Jean-Luc Papperin lernt eine schöne Frau kennen
Mitte Mai
„Mesdames et messieurs, jetzt kommen wir zum Höhepunkt des Tages, was sage ich, der gesamten diesjährigen Landwirtschaftsmesse: Der Verleihung der Preise – Gold, Silber und Bronze – für die besten Produkte der regionalen Olivenölproduzenten.“
Die Lautsprecher in der kommunalen Allzweckhalle von Brignoles dröhnten auf die dicht gedrängten Zuschauer herab. Vorne, am hell erleuchteten Rednerpult wischte sich der Präfekt des départements Var Schweißtropfen von der Stirne. Dann blickte er neben sich auf den langen, festlich geschmückten Tisch, an dem rund ein Dutzend ältere Männer in dunklen Anzügen saßen.
„Die für die Auswahl der Preisträger verantwortliche Jury unter dem Vorsitz des président de la confrèrie des oleiculteurs de France setzt sich aus den führenden Kapazitäten der Republik zusammen, und zwar: Monsieur …“. Jetzt zählte er eine Reihe von Namen auf.

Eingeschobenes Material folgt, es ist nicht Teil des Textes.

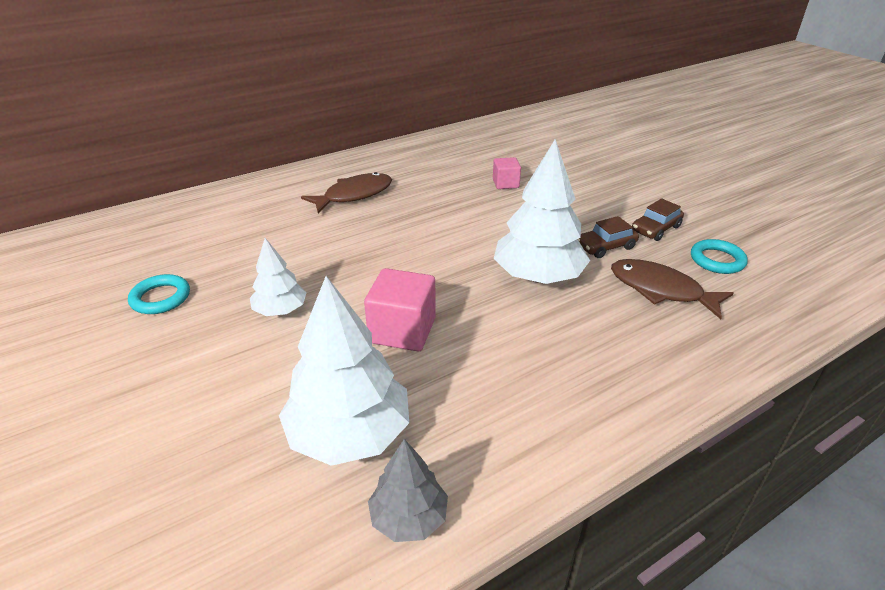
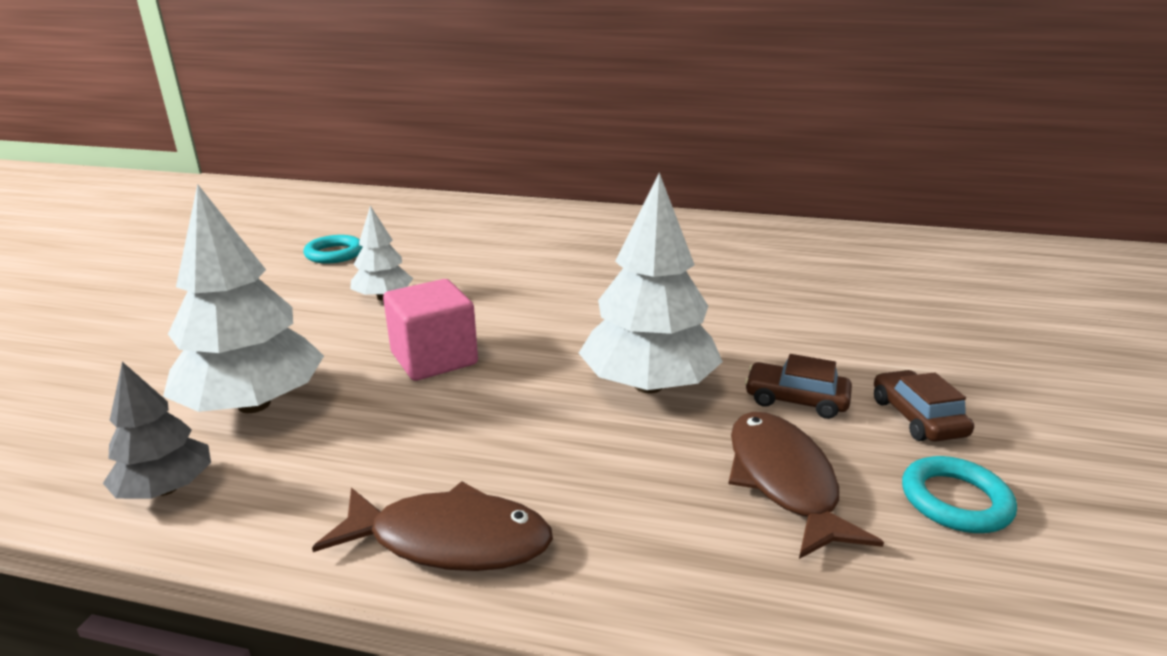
camera: 45 degrees right, 10 degrees down
(354, 195) = (602, 242): brown fish -> brown fish (450, 540)
(505, 183) = (784, 290): pink cube -> none
(656, 229) = (917, 417): brown car -> brown car turned 75 degrees clockwise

Die Genannten erhoben sich und verbeugten sich hoheitsvoll unter dem überwältigenden Applaus des etwa tausendköpfigen Auditoriums.
„Für die Überreichung der Preise“, fuhr der Redner fort, „darf ich etwas ganz Besonderes ankündigen: Eine weit über die Grenzen der Republik hinaus berühmte und beliebte Filmdiva ist eigens aus Paris angereist, um diesem Festakt besonderen Glanz zu verleihen. Begrüßen Sie mit mir unseren strahlenden Stern am Medienhimmel“ – es folgte eine rhetorische Kunstpause – „Madame Nicole de Laterre!“
Die ländlich-pompöse Inszenierung erreichte ihren Höhepunkt. Die bunt uniformierten Mädchen der Tanztruppe Les Mousquetaires du Val warfen ihre Beine in die Höhe und schwenkten ihre mit Federboas geschmückten Arme, begleitet vom Can Can der Kapelle der örtlichen Feuerwehr, der sapeurs-pompiers von Brignoles. Aller Augen richteten sich auf den Eingang zur Bühne, der von einem kunstvoll aus Ölbaumzweigen geflochtenen Schleier verhangen war. Jetzt teilte sich der silbriggrüne Blättervorhang und unter lautem Fanfarengeschmetter stieg eine schlanke junge Frau in einem bodenlangen weißen Satinkleid die Stufen zur Bühne herab.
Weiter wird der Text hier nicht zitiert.